Все опостылело. Грех, грех! Вместе со сношенькой грешили — каяться одной приходится. Ей что, порожняя ходит. А в случае чего обрадует Семена: твой, мол, тот и уши распустит. Поверит, да еще и радехонек будет. Мужики, они все лопоухие. Любого вокруг пальца обвести можно. «А что же я? Цыган-то вон как облизывается на меня!» Марья Минеевна, час или два недвижно сидевшая на лежанке, рывком поднялась и побежала к Феше.

— Придумала я! Ох как хитро придумала! — тиская и кружа сноху по комнате, кричала она.

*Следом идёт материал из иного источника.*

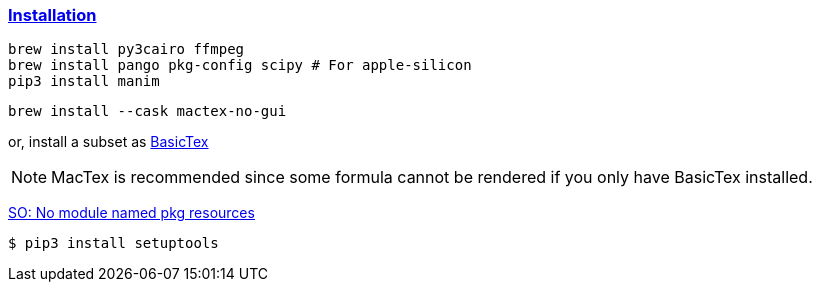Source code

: 

=== https://docs.manim.community/en/stable/installation/macos.html[Installation]

[source,shell]
----
brew install py3cairo ffmpeg
brew install pango pkg-config scipy # For apple-silicon
pip3 install manim
----

[source,shell]
----
brew install --cask mactex-no-gui
----

or, install a subset as https://www.tug.org/mactex/morepackages.html[BasicTex]

[NOTE]
====
MacTex is recommended since some formula cannot be rendered if you only have BasicTex installed.
====


https://stackoverflow.com/questions/7446187/no-module-named-pkg-resources[SO: No module named pkg resources]

[source,shell]
----
$ pip3 install setuptools
----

— Что придумала-то? — сдержанно улыбнулась Феша. Ей тоже край нужно вырваться в город. Иванушка сидит, наверно, один в нетопленной избе, не накормлен, не угоен. Бедный, бедный! Отчего сводит судьба не с теми, кто сердцу дорог? И немолод он, ровесник Семену, а как сладко с ним, как радостно! И у него сразу лицо оживает. А колокольный бас мягчеет, гладит бархатно, еще больше синеют глубокие сумрачные глаза. Взглянуть бы в них разок… нет, всегда, до последнего часу смотреться. Ванюшка, сокол!

— Что придумала-то? Сказывай!

— По рыжему соскучилась? Не скажу. Терпи до завтра. — И не сказала, ушла и сама своей тайной проказе смеялась.

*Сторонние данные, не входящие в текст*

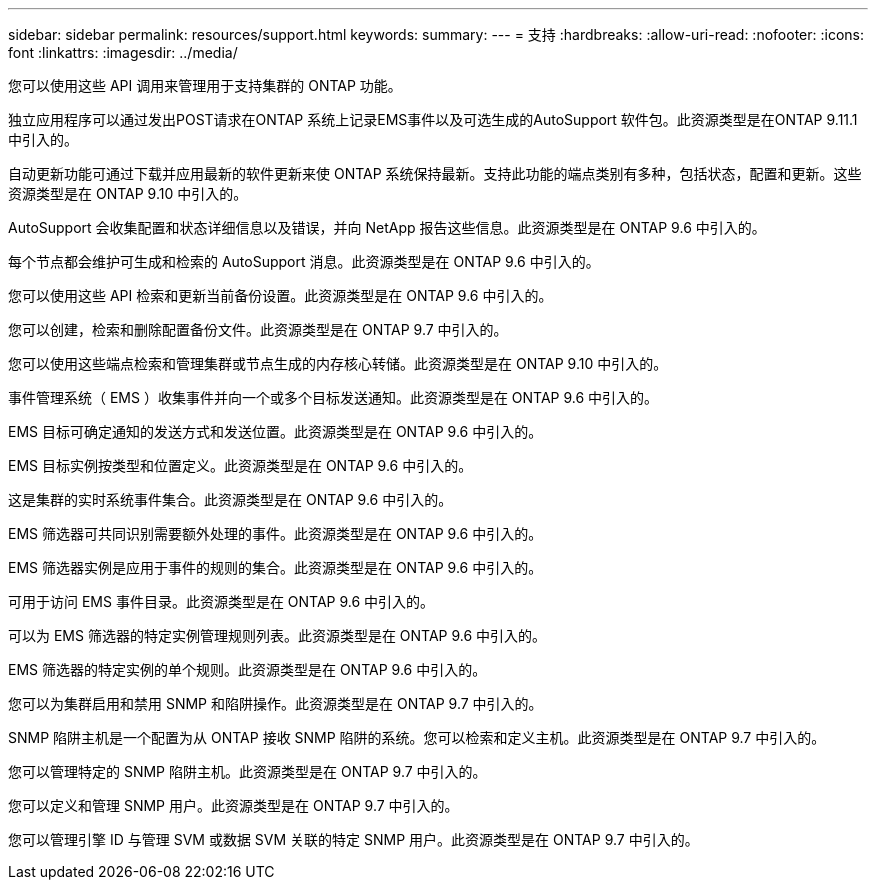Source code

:---
sidebar: sidebar 
permalink: resources/support.html 
keywords:  
summary:  
---
= 支持
:hardbreaks:
:allow-uri-read: 
:nofooter: 
:icons: font
:linkattrs: 
:imagesdir: ../media/


[role="lead"]
您可以使用这些 API 调用来管理用于支持集群的 ONTAP 功能。

独立应用程序可以通过发出POST请求在ONTAP 系统上记录EMS事件以及可选生成的AutoSupport 软件包。此资源类型是在ONTAP 9.11.1中引入的。

自动更新功能可通过下载并应用最新的软件更新来使 ONTAP 系统保持最新。支持此功能的端点类别有多种，包括状态，配置和更新。这些资源类型是在 ONTAP 9.10 中引入的。

AutoSupport 会收集配置和状态详细信息以及错误，并向 NetApp 报告这些信息。此资源类型是在 ONTAP 9.6 中引入的。

每个节点都会维护可生成和检索的 AutoSupport 消息。此资源类型是在 ONTAP 9.6 中引入的。

您可以使用这些 API 检索和更新当前备份设置。此资源类型是在 ONTAP 9.6 中引入的。

您可以创建，检索和删除配置备份文件。此资源类型是在 ONTAP 9.7 中引入的。

您可以使用这些端点检索和管理集群或节点生成的内存核心转储。此资源类型是在 ONTAP 9.10 中引入的。

事件管理系统（ EMS ）收集事件并向一个或多个目标发送通知。此资源类型是在 ONTAP 9.6 中引入的。

EMS 目标可确定通知的发送方式和发送位置。此资源类型是在 ONTAP 9.6 中引入的。

EMS 目标实例按类型和位置定义。此资源类型是在 ONTAP 9.6 中引入的。

这是集群的实时系统事件集合。此资源类型是在 ONTAP 9.6 中引入的。

EMS 筛选器可共同识别需要额外处理的事件。此资源类型是在 ONTAP 9.6 中引入的。

EMS 筛选器实例是应用于事件的规则的集合。此资源类型是在 ONTAP 9.6 中引入的。

可用于访问 EMS 事件目录。此资源类型是在 ONTAP 9.6 中引入的。

可以为 EMS 筛选器的特定实例管理规则列表。此资源类型是在 ONTAP 9.6 中引入的。

EMS 筛选器的特定实例的单个规则。此资源类型是在 ONTAP 9.6 中引入的。

您可以为集群启用和禁用 SNMP 和陷阱操作。此资源类型是在 ONTAP 9.7 中引入的。

SNMP 陷阱主机是一个配置为从 ONTAP 接收 SNMP 陷阱的系统。您可以检索和定义主机。此资源类型是在 ONTAP 9.7 中引入的。

您可以管理特定的 SNMP 陷阱主机。此资源类型是在 ONTAP 9.7 中引入的。

您可以定义和管理 SNMP 用户。此资源类型是在 ONTAP 9.7 中引入的。

您可以管理引擎 ID 与管理 SVM 或数据 SVM 关联的特定 SNMP 用户。此资源类型是在 ONTAP 9.7 中引入的。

Грохнул барабан в конце улицы. Треск его встряхнул Фешу. Минеевна уж спала, третий сон видела. Перекликнулись сторожа. Процокал конный патруль. Спи спокойно, сибирский град стольный! Враг тебя врасплох не застанет. Сторожа, драгуны, казаки, да и прочий люд — только гаркни! — в один миг под ружье станут. Стрелять-то каждый умеет: не зря ж оружейная слобода в Тобольске. Не для одних служивых ладят ружья.